COVID-19 may be linked to rising brain infections in children

COVID-19 may be linked to an increase in bacterial brain infections in children, a new study suggests. When the pandemic hit, doctors at the Helen DeVos Children’s Hospital of Spectrum Health in Grand Rapids, Michigan noticed an alarming 236% increase in such infections and wondered why.

Although rare, these infections can be mild, requiring only antibiotics, or severe, requiring surgery and a stay in an intensive care unit.

“There are many different reasons why this could be related to COVID, but it could also be non-COVID,” said study senior author Dr. Rosemary Olivero, a pediatric infectious disease specialist at the hospital. “It may just be a short-term trend.”

To find out if other children’s hospitals are seeing the same surge in brain abscesses and other types of skull pus, Olivero’s team polled 109 hospitals for the new study.
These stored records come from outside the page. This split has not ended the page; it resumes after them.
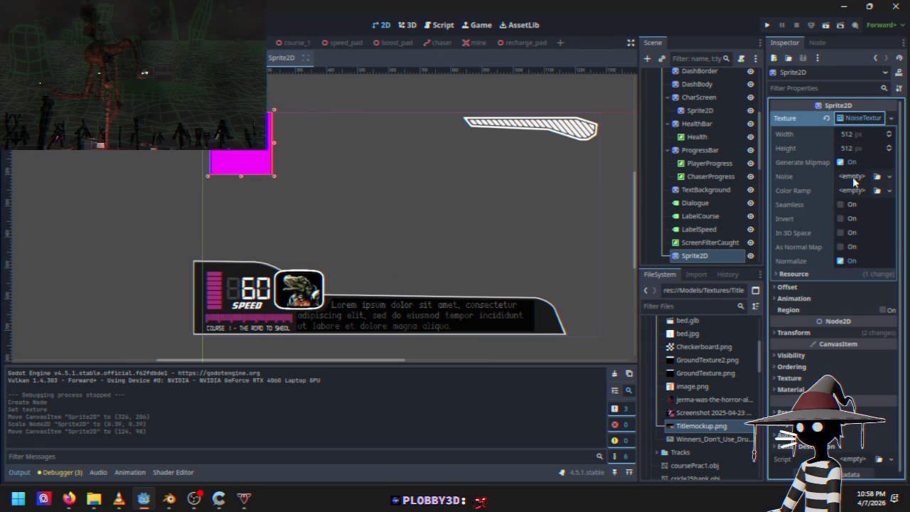
left_click(852, 176)
left_click(861, 204)
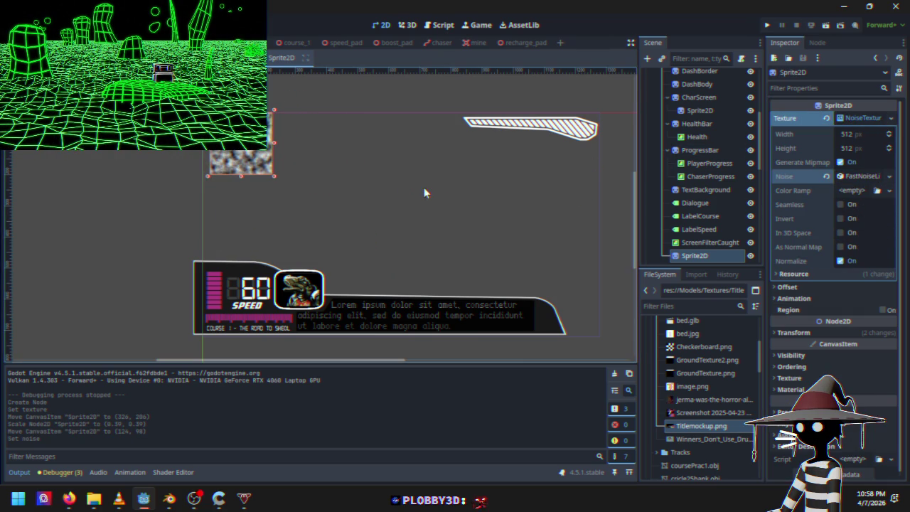
scroll(268, 162, "up", 3)
left_click_drag(295, 120, 346, 175)
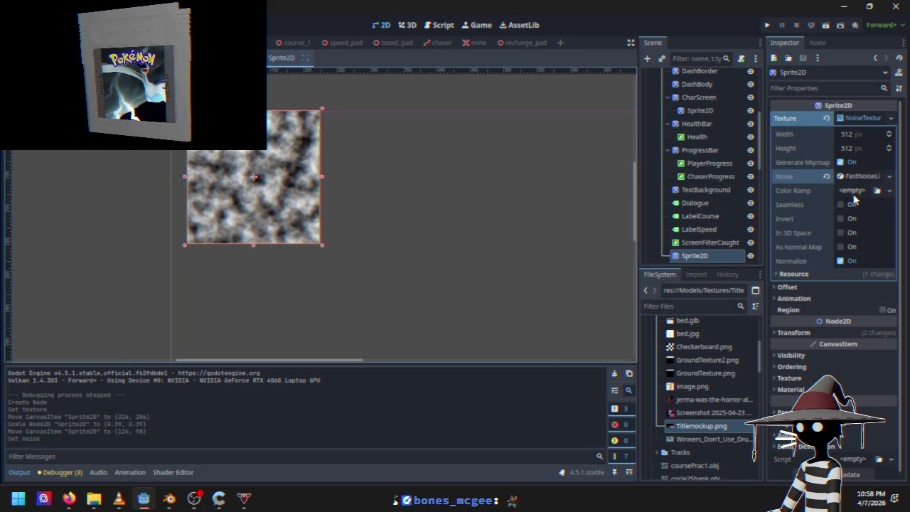
Step: Try a different FastNoiseLite frequency, then set Frequency to 0.01
left_click(862, 177)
Forty-three percent of them reported an increase in brain infections during the first two years of the pandemic. In a follow-up survey of 64 hospitals that expressed interest in providing additional information, eight responded. All of them noted an increase in the number of brain infections.

But why? It is possible that bacteria living in the nose, mouth and throat can enter the brain as the coronavirus weakens the human immune system, researchers say.

“There is a very complex interaction between the immune system and the bacteria that already live in these airways,” Olivero said, adding that many common bacterial infections such as pneumonia and sinusitis can follow a viral infection.

“Therefore, a viral infection is often the first, and then a bacterial infection can result from the initial viral infection,” she said. “Most of these more invasive brain infections that we’re seeing actually come from the sinuses.”

But Olivero said it’s also possible that the rise in brain infections was because children didn’t receive normal care or routine vaccinations during the pandemic.

Dr. Rebecca Fisk, a pediatrician at Lenox Hill Hospital in New York, agrees that this study does not prove that COVID caused these infections.

“I do not expect it to affect the treatment of patients, except that all pediatricians should continue to carefully examine both healthy and sick children, conducting a full examination, carefully taking anamnesis from parents, and based on this, conduct clinically necessary laboratory and x-ray studies,” Fisk said.

The results of the study were published on August 5 in the CDC’s Morbidity and Mortality Weekly Report.